COMPARISON OF THE EFFECTIVENESS OF RL ALGORITHMS FOR SAFE UAV OBSTACLE AVOIDANCE

Abstract

An assessment of advanced decision-making techniques based on deep reinforcement learning has been performed for unmanned aerial vehicles operating in a two-dimensional virtual arena populated by a dense array of stationary obstacles. A custom simulation platform enables each drone to observe only a limited forward sector and to issue one of several discrete commands, each of which encodes both a change in heading and a forward translation step. This design faithfully reproduces the quantized control signals typical of onboard flight computers. Attention was directed toward two leading methods. One approach is built on value-based updates through a deep Q-network structure while the other relies on policy-gradient optimization under the proximal policy optimization paradigm. Both families of agents were trained under identical conditions, after which their capacity to produce collision-free flight paths was evaluated using a collection of qualitative measures. Those measures included the ability to adapt when the arrangement of obstacles changes, the overall smoothness of the flight trajectory, the frequency of abrupt stops and sharp turns, and the consistency of learning progress over time.

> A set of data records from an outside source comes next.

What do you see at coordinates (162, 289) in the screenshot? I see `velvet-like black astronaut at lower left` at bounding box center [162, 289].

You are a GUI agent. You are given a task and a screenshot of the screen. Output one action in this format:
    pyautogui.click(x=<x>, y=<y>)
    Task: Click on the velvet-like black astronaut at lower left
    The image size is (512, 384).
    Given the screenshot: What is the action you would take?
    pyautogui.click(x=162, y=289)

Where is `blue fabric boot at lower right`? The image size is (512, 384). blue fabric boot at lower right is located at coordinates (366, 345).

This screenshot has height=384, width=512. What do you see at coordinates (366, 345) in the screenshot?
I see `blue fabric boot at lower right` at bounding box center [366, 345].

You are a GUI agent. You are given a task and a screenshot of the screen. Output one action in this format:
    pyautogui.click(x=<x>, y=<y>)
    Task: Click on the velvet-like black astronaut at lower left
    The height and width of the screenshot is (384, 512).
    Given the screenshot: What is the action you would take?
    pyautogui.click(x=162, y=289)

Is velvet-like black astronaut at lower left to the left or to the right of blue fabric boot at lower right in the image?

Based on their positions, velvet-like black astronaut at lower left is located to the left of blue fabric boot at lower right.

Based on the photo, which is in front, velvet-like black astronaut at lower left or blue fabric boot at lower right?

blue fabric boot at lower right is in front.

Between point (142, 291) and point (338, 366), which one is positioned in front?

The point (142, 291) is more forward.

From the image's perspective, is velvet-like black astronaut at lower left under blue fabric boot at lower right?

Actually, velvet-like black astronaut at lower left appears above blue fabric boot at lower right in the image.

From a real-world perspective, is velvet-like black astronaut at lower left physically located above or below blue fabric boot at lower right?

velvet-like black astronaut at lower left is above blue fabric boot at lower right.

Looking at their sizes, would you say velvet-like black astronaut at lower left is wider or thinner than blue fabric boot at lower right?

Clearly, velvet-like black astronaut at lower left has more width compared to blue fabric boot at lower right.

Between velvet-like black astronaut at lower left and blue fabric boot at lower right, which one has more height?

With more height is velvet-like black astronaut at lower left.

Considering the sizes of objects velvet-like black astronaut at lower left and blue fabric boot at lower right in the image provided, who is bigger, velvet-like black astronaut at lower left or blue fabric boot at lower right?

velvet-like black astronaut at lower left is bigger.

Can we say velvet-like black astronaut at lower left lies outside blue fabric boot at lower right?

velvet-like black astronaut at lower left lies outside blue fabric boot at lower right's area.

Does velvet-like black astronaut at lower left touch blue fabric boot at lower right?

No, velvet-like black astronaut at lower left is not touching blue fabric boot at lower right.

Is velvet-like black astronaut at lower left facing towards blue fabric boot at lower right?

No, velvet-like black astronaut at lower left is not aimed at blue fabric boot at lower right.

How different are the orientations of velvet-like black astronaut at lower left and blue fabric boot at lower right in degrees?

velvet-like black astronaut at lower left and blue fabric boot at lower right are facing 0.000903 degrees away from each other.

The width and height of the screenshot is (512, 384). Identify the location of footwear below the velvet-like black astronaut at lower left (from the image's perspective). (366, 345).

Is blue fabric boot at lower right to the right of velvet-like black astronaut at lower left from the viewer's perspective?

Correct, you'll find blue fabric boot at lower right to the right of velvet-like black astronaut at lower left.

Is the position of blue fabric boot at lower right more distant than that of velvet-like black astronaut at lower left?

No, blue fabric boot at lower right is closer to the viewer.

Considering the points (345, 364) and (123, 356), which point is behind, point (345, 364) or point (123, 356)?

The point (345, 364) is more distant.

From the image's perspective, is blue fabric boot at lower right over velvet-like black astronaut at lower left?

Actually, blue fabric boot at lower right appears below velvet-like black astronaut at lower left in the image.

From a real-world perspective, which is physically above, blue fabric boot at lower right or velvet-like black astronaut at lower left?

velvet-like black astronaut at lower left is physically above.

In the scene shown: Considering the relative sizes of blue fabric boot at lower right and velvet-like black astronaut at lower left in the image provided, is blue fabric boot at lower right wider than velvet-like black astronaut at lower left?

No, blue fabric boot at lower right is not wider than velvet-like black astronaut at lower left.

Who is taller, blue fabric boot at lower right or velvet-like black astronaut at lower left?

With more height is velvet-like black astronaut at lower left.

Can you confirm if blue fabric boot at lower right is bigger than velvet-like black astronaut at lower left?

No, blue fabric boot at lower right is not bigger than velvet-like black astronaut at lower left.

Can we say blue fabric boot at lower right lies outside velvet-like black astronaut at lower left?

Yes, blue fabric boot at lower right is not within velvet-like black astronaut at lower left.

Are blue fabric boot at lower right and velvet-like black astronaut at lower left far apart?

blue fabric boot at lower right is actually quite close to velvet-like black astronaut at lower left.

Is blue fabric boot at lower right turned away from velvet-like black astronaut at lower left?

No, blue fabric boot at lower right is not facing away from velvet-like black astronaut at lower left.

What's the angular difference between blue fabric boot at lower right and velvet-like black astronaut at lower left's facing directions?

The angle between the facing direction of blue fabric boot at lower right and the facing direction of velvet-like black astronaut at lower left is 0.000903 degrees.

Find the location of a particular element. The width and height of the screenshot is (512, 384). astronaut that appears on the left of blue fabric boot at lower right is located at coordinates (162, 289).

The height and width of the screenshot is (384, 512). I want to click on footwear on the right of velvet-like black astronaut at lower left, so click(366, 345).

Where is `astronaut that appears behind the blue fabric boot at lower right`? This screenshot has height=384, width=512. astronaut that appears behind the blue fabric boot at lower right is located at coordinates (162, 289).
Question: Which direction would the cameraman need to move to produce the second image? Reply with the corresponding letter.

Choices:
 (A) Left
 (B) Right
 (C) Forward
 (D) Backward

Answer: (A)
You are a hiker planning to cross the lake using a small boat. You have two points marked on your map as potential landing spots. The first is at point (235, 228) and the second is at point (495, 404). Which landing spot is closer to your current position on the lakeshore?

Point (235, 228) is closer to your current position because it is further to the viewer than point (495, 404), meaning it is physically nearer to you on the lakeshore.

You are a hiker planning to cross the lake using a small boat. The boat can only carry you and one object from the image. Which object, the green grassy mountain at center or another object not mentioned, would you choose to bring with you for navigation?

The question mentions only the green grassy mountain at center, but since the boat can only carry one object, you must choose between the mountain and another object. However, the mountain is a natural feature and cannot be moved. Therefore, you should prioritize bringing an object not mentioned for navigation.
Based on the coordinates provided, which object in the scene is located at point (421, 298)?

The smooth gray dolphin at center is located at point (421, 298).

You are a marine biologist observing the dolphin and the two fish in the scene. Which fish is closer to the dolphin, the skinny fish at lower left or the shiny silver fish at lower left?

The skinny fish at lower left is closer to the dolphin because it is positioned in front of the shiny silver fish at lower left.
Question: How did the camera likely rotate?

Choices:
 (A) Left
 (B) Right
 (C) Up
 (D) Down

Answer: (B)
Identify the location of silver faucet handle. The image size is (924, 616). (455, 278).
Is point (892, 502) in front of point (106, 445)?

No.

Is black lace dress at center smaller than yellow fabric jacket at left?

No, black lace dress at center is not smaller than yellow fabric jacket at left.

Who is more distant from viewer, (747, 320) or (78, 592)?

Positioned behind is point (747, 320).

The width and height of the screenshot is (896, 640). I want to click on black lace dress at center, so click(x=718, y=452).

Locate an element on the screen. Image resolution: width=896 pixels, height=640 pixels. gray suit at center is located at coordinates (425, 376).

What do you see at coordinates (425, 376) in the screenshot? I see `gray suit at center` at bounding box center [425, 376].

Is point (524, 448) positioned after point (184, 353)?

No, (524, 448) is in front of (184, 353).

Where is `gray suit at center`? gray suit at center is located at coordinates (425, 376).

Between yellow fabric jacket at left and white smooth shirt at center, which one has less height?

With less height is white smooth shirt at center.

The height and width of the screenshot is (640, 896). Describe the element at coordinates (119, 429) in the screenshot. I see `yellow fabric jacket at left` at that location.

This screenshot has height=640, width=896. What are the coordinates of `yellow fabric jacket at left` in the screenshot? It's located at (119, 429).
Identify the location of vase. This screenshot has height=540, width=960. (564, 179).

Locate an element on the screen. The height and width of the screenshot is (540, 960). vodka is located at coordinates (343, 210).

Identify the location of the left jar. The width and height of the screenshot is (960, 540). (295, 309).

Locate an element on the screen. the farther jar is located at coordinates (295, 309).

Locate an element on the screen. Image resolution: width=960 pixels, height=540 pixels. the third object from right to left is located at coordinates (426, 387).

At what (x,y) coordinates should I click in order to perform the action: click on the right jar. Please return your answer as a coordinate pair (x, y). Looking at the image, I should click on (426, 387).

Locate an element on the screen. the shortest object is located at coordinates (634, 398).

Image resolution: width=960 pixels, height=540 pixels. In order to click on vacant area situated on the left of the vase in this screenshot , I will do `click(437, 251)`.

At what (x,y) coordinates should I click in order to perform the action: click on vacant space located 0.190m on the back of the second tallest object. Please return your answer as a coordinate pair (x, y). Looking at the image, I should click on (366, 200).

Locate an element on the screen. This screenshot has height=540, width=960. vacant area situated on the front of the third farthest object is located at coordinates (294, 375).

Additional analysis examined how different mathematical activation functions, including the widely used rectified linear unit, its leaky variant, as well as hyperbolic tangent and logistic sigmoid, affect the speed at which each agent reaches reliable performance and the properties of the resulting motion patterns. It emerged that the policy-gradient agents generally maintain more uniform parameter updates and exhibit greater stability when navigating complex topologies. In contrast, the value-based agents excel at rapid, reactive maneuvers in narrow pathways, weaving through tightly clustered obstacles with minimal deviation from their intended course.

The overall findings suggest that when the primary objective is to maximize flight safety and minimize collision risk, configurations derived from proximal policy optimization combined with activation schemes that curb excessive gradient growth are most suitable. Conversely, missions that demand swift directional changes in confined environments are better served by the deep Q network model paired with activation functions that allow unrestricted linear growth. These outcomes underscore the need for a holistic selection process when choosing both the learning algorithm and neural network architecture, taking into account environmental complexity, reward structure, and hardware constraints. Future investigations should broaden the scope to three-dimensional scenarios, incorporate real-world sensor data, and validate the proposed methods through hardware-in-the-loop flight trials.